Reputation: 29
article = open("article.txt", encoding="utf-8")
for i in article:
print(max(i.split(), key=len))
The text is written with line breaks, and it gives me the longest words from each line. How to get the longest word from all of the text?
Upvotes: 0
Views: 130
Reputation: 11
If your file is large enough to fit in memory, you can read all line at once.
file = open("article.txt", encoding="utf-8", mode='r')
all_text = file.read()
longest = max(i.split(), key=len)
print(longest)
Upvotes: 0
Reputation: 548
There are many ways by which you could do that. This would work
with open("article.txt", encoding="utf-8") as article:
txt = [word for item in article.readlines() for word in item.split(" ")]
biggest_word = sorted(txt, key=lambda word: (-len(word), word), )[0]
Note that I am using a with statement to close the connection to the file when the reading is done, that I use readlines to read the entire file, returing a list of lines, and that I unpack the split items twice to get a flat list of items. The last line of code sorts the list and uses -len(word)
to inverse the sorting from ascending to descending.
I hope this is what you are looking for :)
Upvotes: 0
Reputation: 4498
Instead of iterating through each line, you can get the entire text of the file and then split them using article.readline().split()
article = open("test.txt", encoding="utf-8")

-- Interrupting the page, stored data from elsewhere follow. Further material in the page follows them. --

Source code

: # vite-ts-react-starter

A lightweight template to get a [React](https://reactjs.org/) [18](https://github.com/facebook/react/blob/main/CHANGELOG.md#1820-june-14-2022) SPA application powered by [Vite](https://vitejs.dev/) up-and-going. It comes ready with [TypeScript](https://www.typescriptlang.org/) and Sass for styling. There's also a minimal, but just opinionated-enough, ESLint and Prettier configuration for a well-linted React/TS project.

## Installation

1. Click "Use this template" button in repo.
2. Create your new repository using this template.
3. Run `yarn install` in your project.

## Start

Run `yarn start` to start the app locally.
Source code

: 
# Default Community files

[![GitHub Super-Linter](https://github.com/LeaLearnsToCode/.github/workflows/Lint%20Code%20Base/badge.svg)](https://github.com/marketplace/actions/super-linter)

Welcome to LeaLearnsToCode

print(max(article.readline().split(), key=len))
article.close()
Upvotes: 0
Reputation: 521103
One approach would be to read the entire text file into a Python string, remove newlines, and then find the largest word:
with open('article.text', 'r') as file:
data = re.sub(r'\r?\n', '', file.read())
longest_word = max(re.findall(r'\w+', data), key=len)
Upvotes: 1
Reputation: 89
longest = 0
curr_word = ""
with open("article.txt", encoding="utf-8") as f:
for line in f:
for word in line.split(" "): # Use line-by-line generator to avoid loading large file in memory
word = word.strip()
if (wl := len(word)) > longest: # Python 3.9+, otherwise use 2 lines
longest = wl
curr_word = word
print(curr_word)
Upvotes: 0